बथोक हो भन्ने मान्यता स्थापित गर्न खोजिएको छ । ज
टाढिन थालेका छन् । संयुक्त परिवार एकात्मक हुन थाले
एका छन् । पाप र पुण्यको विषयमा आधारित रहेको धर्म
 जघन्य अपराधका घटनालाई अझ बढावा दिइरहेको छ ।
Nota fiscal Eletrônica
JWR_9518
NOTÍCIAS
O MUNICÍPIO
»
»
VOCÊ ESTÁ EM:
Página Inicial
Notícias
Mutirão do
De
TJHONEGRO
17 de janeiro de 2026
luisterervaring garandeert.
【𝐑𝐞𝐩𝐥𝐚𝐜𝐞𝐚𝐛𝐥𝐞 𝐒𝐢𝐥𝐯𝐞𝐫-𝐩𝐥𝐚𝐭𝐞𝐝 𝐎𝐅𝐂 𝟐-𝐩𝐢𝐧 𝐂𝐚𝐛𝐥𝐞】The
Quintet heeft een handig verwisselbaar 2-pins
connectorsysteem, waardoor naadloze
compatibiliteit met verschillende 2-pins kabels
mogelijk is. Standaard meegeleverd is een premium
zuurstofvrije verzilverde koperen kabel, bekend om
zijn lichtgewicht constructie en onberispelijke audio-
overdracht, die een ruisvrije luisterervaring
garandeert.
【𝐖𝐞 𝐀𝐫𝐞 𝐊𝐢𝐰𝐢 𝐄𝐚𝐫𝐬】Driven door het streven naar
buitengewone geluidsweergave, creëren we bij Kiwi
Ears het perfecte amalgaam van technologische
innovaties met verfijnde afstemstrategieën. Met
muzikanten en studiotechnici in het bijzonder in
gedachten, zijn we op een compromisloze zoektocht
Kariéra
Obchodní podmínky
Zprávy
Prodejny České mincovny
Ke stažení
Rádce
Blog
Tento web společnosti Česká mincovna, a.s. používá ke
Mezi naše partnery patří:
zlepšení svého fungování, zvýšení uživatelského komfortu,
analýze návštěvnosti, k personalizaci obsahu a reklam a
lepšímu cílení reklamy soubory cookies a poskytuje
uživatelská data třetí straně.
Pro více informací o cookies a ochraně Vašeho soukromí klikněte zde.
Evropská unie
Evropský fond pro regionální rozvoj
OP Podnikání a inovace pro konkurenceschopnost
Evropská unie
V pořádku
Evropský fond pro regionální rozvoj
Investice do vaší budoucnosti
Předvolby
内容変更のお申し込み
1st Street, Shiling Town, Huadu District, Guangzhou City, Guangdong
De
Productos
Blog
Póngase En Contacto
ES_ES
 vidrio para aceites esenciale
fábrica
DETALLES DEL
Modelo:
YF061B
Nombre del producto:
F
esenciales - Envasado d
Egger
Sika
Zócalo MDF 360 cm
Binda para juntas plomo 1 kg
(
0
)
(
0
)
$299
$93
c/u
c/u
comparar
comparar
※
* EXERCISE REQUIREMENTS
Would you restate all of the material, word for word?

* WORKED SOLUTION
बथोक हो भन्ने मान्यता स्थापित गर्न खोजिएको छ । ज
टाढिन थालेका छन् । संयुक्त परिवार एकात्मक हुन थाले
एका छन् । पाप र पुण्यको विषयमा आधारित रहेको धर्म
 जघन्य अपराधका घटनालाई अझ बढावा दिइरहेको छ ।
Nota fiscal Eletrônica
JWR_9518
NOTÍCIAS
O MUNICÍPIO
»
»
VOCÊ ESTÁ EM:
Página Inicial
Notícias
Mutirão do
De
TJHONEGRO
17 de janeiro de 2026
luisterervaring garandeert.
【𝐑𝐞𝐩𝐥𝐚𝐜𝐞𝐚𝐛𝐥𝐞 𝐒𝐢𝐥𝐯𝐞𝐫-𝐩𝐥𝐚𝐭𝐞𝐝 𝐎𝐅𝐂 𝟐-𝐩𝐢𝐧 𝐂𝐚𝐛𝐥𝐞】The
Quintet heeft een handig verwisselbaar 2-pins
connectorsysteem, waardoor naadloze
compatibiliteit met verschillende 2-pins kabels
mogelijk is. Standaard meegeleverd is een premium
zuurstofvrije verzilverde koperen kabel, bekend om
zijn lichtgewicht constructie en onberispelijke audio-
overdracht, die een ruisvrije luisterervaring
garandeert.
【𝐖𝐞 𝐀𝐫𝐞 𝐊𝐢𝐰𝐢 𝐄𝐚𝐫𝐬】Driven door het streven naar
buitengewone geluidsweergave, creëren we bij Kiwi
Ears het perfecte amalgaam van technologische
innovaties met verfijnde afstemstrategieën. Met
muzikanten en studiotechnici in het bijzonder in
gedachten, zijn we op een compromisloze zoektocht
Kariéra
Obchodní podmínky
Zprávy
Prodejny České mincovny
Ke stažení
Rádce
Blog
Tento web společnosti Česká mincovna, a.s. používá ke
Mezi naše partnery patří:
zlepšení svého fungování, zvýšení uživatelského komfortu,
analýze návštěvnosti, k personalizaci obsahu a reklam a
lepšímu cílení reklamy soubory cookies a poskytuje
uživatelská data třetí straně.
Pro více informací o cookies a ochraně Vašeho soukromí klikněte zde.
Evropská unie
Evropský fond pro regionální rozvoj
OP Podnikání a inovace pro konkurenceschopnost
Evropská unie
V pořádku
Evropský fond pro regionální rozvoj
Investice do vaší budoucnosti
Předvolby
内容変更のお申し込み
1st Street, Shiling Town, Huadu District, Guangzhou City, Guangdong
De
Productos
Blog
Póngase En Contacto
ES_ES
 vidrio para aceites esenciale
fábrica
DETALLES DEL
Modelo:
YF061B
Nombre del producto:
F
esenciales - Envasado d
Egger
Sika
Zócalo MDF 360 cm
Binda para juntas plomo 1 kg
(
0
)
(
0
)
$299
$93
c/u
c/u
comparar
comparar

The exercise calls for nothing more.